橘田氏
すそ野を広げ、環境構築を
地方創生を図る手法の一つとして「サイクルツーリズム」に関わる取り組みが各地で以前にも増して注目されている。これとエコ、健康志向、そしてSDGsといった環境関連のワードがシナジーとなって加速させ、一層の盛り上がりを見せている。
サイクルツーリズムとは、旅のスタイルが多様なのと同様に多種多様で、▽自転車に乗る▽レースやイベントに参加する▽大会を観戦する▽旅行先で観光の道具にする―など、旅行者目線からでも自転車が主目的か、観光の道具かによって大きく違う。
これら旅行者のニーズを受け、地域の観光資源を生かし、▽サイクリングルートを設定▽サイクリングイベントを実施▽交通利便性を生かし、国際大会を誘致▽駅や観光地にサイクルステーションやレンタサイクルを設置▽駐輪場設置―など、さまざまな取り組みが行われ、また、専用列車や専用バスを運行し、サイクリングツアーを企画するなど、自転車の健康的でエコなイメージもあって各地でこうした取り組みが実施されたり、計画されたりしている。
これらが複合的に絡みあって構成されている総称がサイクルツーリズムだと言ってよいのではないか。
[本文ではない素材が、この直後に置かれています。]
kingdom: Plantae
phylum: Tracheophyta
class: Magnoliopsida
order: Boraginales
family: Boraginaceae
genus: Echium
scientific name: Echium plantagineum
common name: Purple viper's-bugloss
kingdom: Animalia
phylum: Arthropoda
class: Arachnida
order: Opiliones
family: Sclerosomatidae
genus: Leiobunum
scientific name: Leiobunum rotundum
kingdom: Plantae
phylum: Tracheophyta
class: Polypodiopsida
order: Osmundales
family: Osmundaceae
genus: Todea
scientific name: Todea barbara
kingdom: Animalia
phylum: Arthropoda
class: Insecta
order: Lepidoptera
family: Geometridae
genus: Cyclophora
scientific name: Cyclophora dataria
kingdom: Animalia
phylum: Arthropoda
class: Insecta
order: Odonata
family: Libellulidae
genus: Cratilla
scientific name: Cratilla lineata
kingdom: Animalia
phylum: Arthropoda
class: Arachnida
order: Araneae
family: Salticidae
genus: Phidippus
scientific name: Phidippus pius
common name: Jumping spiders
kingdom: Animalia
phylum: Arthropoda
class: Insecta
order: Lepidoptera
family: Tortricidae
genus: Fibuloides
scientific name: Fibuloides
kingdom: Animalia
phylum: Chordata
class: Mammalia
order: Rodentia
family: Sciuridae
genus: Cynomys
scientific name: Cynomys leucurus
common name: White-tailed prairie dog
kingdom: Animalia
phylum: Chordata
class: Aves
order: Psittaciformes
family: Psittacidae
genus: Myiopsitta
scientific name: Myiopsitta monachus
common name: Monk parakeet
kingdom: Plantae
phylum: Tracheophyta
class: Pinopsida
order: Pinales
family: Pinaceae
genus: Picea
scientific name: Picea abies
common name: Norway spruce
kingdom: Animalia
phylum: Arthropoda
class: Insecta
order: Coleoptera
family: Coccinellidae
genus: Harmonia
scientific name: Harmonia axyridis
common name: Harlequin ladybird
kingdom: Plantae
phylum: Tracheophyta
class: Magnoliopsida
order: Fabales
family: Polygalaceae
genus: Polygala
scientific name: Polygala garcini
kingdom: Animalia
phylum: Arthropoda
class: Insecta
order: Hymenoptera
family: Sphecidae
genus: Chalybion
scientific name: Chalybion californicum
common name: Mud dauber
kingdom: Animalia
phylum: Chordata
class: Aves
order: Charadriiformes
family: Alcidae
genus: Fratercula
ここでのターゲットは国内が主だが、見逃せないのが訪日旅行者、すでに一部地域では動きが見られるが、彼らのサイクルツーリズムへの興味・関心は想像以上だ。こうした動きを見越した「しまなみ海道」「琵琶湖」「霞ヶ浦」「宇都宮」「さいたま」などは自転車の街としてブランディングに結果を出していると言える。
こうした中、国土交通省は自転車活用推進法に基づき「自転車を通じて優れた観光資源を有機的に連携するサイクルツーリズムを推進し、地域創成を図るためナショナル・サイクルルート創設」を発表、現在6ルートが認定され、「今後拡大していく」(自転車活用推進本部)としている。
とはいえ、全国的に自転車を取り巻く環境はまだまだ多くの課題がある。そうした課題を地域が官民一体となり解決に取り組み、地元の理解を得て推進することが地方創生には欠かせない。
ナショナル・サイクルルートに限らず、今後サイクルツーリズムの取り組みはより活発になるだろう。そこで大事なのはハードルを一機に上げすぎないこと、官民一体で、地域の理解・協力を得ながらサイクルツーリズムの裾野を拡げられるような取り組みと環境を構築していくことが肝要ではないだろうか。地方創生に向けた取り組みでサイクルツーリズムの持つポテンシャルは高い。